### What the task asks:
Extract every line of the records below and reproduce each one without any alteration.

### Provided material:
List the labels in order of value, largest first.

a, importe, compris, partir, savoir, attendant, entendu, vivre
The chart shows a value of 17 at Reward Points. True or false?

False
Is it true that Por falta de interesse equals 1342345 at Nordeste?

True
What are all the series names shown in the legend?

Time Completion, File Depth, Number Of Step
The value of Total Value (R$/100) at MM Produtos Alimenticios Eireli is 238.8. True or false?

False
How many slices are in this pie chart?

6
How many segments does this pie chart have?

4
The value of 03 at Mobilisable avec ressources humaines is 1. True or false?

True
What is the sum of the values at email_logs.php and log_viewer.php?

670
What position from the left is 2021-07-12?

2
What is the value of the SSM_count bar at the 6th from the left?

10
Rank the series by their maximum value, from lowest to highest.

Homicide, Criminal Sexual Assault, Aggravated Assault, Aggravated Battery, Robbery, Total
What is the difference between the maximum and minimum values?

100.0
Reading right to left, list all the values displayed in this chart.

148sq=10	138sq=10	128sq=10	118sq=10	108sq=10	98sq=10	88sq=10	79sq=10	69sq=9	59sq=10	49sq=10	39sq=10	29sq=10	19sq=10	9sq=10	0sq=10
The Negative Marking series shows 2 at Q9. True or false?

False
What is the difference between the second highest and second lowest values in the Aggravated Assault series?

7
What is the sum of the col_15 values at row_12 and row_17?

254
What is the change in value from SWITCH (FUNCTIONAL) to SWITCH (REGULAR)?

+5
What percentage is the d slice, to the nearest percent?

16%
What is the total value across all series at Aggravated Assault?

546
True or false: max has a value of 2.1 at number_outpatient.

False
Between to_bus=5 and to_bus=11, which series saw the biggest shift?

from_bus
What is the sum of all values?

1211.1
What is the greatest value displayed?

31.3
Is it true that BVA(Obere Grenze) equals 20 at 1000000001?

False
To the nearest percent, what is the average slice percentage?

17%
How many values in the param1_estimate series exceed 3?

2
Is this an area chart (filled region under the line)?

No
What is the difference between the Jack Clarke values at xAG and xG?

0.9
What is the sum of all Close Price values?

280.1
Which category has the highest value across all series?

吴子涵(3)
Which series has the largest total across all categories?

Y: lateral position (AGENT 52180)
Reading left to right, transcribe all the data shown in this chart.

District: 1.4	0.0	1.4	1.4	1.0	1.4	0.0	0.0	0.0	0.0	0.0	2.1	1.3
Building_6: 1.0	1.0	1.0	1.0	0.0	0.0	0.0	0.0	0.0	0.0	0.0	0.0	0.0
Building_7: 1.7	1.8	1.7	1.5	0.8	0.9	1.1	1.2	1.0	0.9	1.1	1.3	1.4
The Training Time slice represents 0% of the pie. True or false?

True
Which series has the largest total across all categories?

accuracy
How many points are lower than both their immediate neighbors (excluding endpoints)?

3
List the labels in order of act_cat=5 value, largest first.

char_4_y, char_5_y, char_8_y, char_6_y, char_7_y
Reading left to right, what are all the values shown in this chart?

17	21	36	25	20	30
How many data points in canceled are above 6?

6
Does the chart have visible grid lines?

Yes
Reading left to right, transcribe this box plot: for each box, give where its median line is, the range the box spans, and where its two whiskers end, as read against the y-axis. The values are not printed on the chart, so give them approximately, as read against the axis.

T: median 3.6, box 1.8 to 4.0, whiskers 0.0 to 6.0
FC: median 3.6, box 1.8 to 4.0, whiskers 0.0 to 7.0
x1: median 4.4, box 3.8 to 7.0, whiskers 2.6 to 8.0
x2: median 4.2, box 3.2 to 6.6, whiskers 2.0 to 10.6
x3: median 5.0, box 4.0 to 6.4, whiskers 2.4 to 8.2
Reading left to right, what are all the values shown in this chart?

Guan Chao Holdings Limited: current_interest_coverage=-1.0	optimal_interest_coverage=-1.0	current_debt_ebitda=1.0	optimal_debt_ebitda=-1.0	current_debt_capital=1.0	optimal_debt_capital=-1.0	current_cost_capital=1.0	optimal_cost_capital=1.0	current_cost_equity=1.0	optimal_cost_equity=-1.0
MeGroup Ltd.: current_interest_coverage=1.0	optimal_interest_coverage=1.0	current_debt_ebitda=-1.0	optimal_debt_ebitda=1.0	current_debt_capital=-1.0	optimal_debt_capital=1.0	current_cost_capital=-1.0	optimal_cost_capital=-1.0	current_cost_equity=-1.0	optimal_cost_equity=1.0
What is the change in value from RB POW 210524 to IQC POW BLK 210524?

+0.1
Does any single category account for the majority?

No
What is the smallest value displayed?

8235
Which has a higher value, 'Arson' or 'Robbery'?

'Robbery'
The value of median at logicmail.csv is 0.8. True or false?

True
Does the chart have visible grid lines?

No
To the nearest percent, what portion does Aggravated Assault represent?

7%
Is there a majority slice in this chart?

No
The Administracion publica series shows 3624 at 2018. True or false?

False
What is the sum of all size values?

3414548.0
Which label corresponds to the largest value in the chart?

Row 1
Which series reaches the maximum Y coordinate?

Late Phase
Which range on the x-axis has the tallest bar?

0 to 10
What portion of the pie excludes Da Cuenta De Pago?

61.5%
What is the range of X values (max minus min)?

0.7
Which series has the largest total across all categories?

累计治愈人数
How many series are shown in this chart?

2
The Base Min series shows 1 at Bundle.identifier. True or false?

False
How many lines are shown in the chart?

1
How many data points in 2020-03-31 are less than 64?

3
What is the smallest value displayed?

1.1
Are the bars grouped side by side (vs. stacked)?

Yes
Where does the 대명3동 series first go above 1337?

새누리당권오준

### Final answer:
List the labels in order of value, largest first.

a, importe, compris, partir, savoir, attendant, entendu, vivre
The chart shows a value of 17 at Reward Points. True or false?

False
Is it true that Por falta de interesse equals 1342345 at Nordeste?

True
What are all the series names shown in the legend?

Time Completion, File Depth, Number Of Step
The value of Total Value (R$/100) at MM Produtos Alimenticios Eireli is 238.8. True or false?

False
How many slices are in this pie chart?

6
How many segments does this pie chart have?

4
The value of 03 at Mobilisable avec ressources humaines is 1. True or false?

True
What is the sum of the values at email_logs.php and log_viewer.php?

670
What position from the left is 2021-07-12?

2
What is the value of the SSM_count bar at the 6th from the left?

10
Rank the series by their maximum value, from lowest to highest.

Homicide, Criminal Sexual Assault, Aggravated Assault, Aggravated Battery, Robbery, Total
What is the difference between the maximum and minimum values?

100.0
Reading right to left, list all the values displayed in this chart.

148sq=10	138sq=10	128sq=10	118sq=10	108sq=10	98sq=10	88sq=10	79sq=10	69sq=9	59sq=10	49sq=10	39sq=10	29sq=10	19sq=10	9sq=10	0sq=10
The Negative Marking series shows 2 at Q9. True or false?

False
What is the difference between the second highest and second lowest values in the Aggravated Assault series?

7
What is the sum of the col_15 values at row_12 and row_17?

254
What is the change in value from SWITCH (FUNCTIONAL) to SWITCH (REGULAR)?

+5
What percentage is the d slice, to the nearest percent?

16%
What is the total value across all series at Aggravated Assault?

546
True or false: max has a value of 2.1 at number_outpatient.

False
Between to_bus=5 and to_bus=11, which series saw the biggest shift?

from_bus
What is the sum of all values?

1211.1
What is the greatest value displayed?

31.3
Is it true that BVA(Obere Grenze) equals 20 at 1000000001?

False
To the nearest percent, what is the average slice percentage?

17%
How many values in the param1_estimate series exceed 3?

2
Is this an area chart (filled region under the line)?

No
What is the difference between the Jack Clarke values at xAG and xG?

0.9
What is the sum of all Close Price values?

280.1
Which category has the highest value across all series?

吴子涵(3)
Which series has the largest total across all categories?

Y: lateral position (AGENT 52180)
Reading left to right, transcribe all the data shown in this chart.

District: 1.4	0.0	1.4	1.4	1.0	1.4	0.0	0.0	0.0	0.0	0.0	2.1	1.3
Building_6: 1.0	1.0	1.0	1.0	0.0	0.0	0.0	0.0	0.0	0.0	0.0	0.0	0.0
Building_7: 1.7	1.8	1.7	1.5	0.8	0.9	1.1	1.2	1.0	0.9	1.1	1.3	1.4
The Training Time slice represents 0% of the pie. True or false?

True
Which series has the largest total across all categories?

accuracy
How many points are lower than both their immediate neighbors (excluding endpoints)?

3
List the labels in order of act_cat=5 value, largest first.

char_4_y, char_5_y, char_8_y, char_6_y, char_7_y
Reading left to right, what are all the values shown in this chart?

17	21	36	25	20	30
How many data points in canceled are above 6?

6
Does the chart have visible grid lines?

Yes
Reading left to right, transcribe this box plot: for each box, give where its median line is, the range the box spans, and where its two whiskers end, as read against the y-axis. The values are not printed on the chart, so give them approximately, as read against the axis.

T: median 3.6, box 1.8 to 4.0, whiskers 0.0 to 6.0
FC: median 3.6, box 1.8 to 4.0, whiskers 0.0 to 7.0
x1: median 4.4, box 3.8 to 7.0, whiskers 2.6 to 8.0
x2: median 4.2, box 3.2 to 6.6, whiskers 2.0 to 10.6
x3: median 5.0, box 4.0 to 6.4, whiskers 2.4 to 8.2
Reading left to right, what are all the values shown in this chart?

Guan Chao Holdings Limited: current_interest_coverage=-1.0	optimal_interest_coverage=-1.0	current_debt_ebitda=1.0	optimal_debt_ebitda=-1.0	current_debt_capital=1.0	optimal_debt_capital=-1.0	current_cost_capital=1.0	optimal_cost_capital=1.0	current_cost_equity=1.0	optimal_cost_equity=-1.0
MeGroup Ltd.: current_interest_coverage=1.0	optimal_interest_coverage=1.0	current_debt_ebitda=-1.0	optimal_debt_ebitda=1.0	current_debt_capital=-1.0	optimal_debt_capital=1.0	current_cost_capital=-1.0	optimal_cost_capital=-1.0	current_cost_equity=-1.0	optimal_cost_equity=1.0
What is the change in value from RB POW 210524 to IQC POW BLK 210524?

+0.1
Does any single category account for the majority?

No
What is the smallest value displayed?

8235
Which has a higher value, 'Arson' or 'Robbery'?

'Robbery'
The value of median at logicmail.csv is 0.8. True or false?

True
Does the chart have visible grid lines?

No
To the nearest percent, what portion does Aggravated Assault represent?

7%
Is there a majority slice in this chart?

No
The Administracion publica series shows 3624 at 2018. True or false?

False
What is the sum of all size values?

3414548.0
Which label corresponds to the largest value in the chart?

Row 1
Which series reaches the maximum Y coordinate?

Late Phase
Which range on the x-axis has the tallest bar?

0 to 10
What portion of the pie excludes Da Cuenta De Pago?

61.5%
What is the range of X values (max minus min)?

0.7
Which series has the largest total across all categories?

累计治愈人数
How many series are shown in this chart?

2
The Base Min series shows 1 at Bundle.identifier. True or false?

False
How many lines are shown in the chart?

1
How many data points in 2020-03-31 are less than 64?

3
What is the smallest value displayed?

1.1
Are the bars grouped side by side (vs. stacked)?

Yes
Where does the 대명3동 series first go above 1337?

새누리당권오준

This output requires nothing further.